Question

The unit of impulse per unit area is the same as that of:
A. Coefficient of viscosity
B. Surface tension
C. Bulk modulus
D. None of the above

Answer 1

Hint: The change in momentum, that is, the product of force and change in time is called the impulse. The ratio of the shearing stress to the velocity gradient of the fluid is called the coefficient of viscosity. Using these definitions and the dimensional formulae, we will answer the question.

Complete answer:
From the given information, we have the data as follows.
The change in momentum, that is, the product of force and change in time is called the impulse. The ratio of the shearing stress to the velocity gradient of the fluid is called the coefficient of viscosity. OR, the measure of the resistance offered by the fluid to deform. The tendency of the liquid surface to shrink into the minimum surface area possible is called the surface tension. The ratio of direct stress to the volumetric strain is called the bulk modulus.
The dimensional formula of impulse per unit area is given as follows.
The formula of impulse and the area is, \[\dfrac{I}{A}=\dfrac{F\times t}{A}\]
The dimensional formula is, \[\begin{align}
  & \dfrac{I}{A}=\dfrac{[ML{{T}^{-2}}][T]}{[{{L}^{2}}]} \\
 & \therefore \dfrac{I}{A}=[M{{L}^{-1}}{{T}^{-1}}] \\
\end{align}\]
The dimensional formula of surface tension is given as follows.
The formula of the surface tension is, \[\sigma =\dfrac{F}{l}\]
The dimensional formula is, \[\begin{align}
  & \sigma =\dfrac{[ML{{T}^{-2}}]}{[L]} \\
 & \therefore \sigma =[M{{L}^{0}}{{T}^{-2}}] \\
\end{align}\]
The dimensional formula of the coefficient of viscosity is given as follows.
The formula of the coefficient of viscosity is, \[\eta =\dfrac{F}{A\times \left( {}^{dv}/{}_{dx} \right)}\]
The dimensional formula is, \[\begin{align}
  & \eta =\dfrac{[ML{{T}^{-2}}]}{[{{L}^{2}}]\times [{{T}^{-1}}]} \\
 & \therefore \eta =[M{{L}^{-1}}{{T}^{-1}}] \\
\end{align}\]
The dimensional formula of the bulk modulus is given as follows.
The formula of the bulk modulus is, \[k=\dfrac{dp}{{}^{dv}/{}_{v}}\]
The dimensional formula is, \[\begin{align}
  & k=\dfrac{[M{{L}^{-1}}{{T}^{-2}}]}{[{{M}^{0}}{{L}^{0}}{{T}^{0}}]} \\
 & \therefore k=[M{{L}^{-1}}{{T}^{-2}}] \\
\end{align}\]
\[\therefore \] The unit of impulse per unit area is the same as that of the coefficient of viscosity.
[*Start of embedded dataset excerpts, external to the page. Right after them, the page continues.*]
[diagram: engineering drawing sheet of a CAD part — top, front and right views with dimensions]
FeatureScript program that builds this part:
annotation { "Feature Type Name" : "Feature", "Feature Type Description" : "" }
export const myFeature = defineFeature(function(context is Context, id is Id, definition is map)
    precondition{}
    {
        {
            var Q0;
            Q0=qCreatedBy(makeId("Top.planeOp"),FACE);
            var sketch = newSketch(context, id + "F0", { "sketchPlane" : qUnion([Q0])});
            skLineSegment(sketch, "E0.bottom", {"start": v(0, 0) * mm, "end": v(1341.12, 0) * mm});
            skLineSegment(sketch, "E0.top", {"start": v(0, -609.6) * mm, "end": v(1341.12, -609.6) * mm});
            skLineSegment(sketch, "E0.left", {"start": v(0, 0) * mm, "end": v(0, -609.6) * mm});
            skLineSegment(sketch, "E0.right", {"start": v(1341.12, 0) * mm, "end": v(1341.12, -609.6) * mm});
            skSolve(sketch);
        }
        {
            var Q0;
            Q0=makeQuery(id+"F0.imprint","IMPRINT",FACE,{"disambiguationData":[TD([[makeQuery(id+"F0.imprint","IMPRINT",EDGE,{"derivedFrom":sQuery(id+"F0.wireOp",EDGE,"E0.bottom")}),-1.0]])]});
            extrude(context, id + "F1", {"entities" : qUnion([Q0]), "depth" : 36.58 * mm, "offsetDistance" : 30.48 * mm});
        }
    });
Thus, option (A) is correct.

Note:
The coefficient of viscosity is a property of the fluid. The bulk modulus is a property of a material that deals with elasticity in terms of volume. The higher the cohesive nature of the molecules of the fluid, the higher will be the surface tension of the fluid.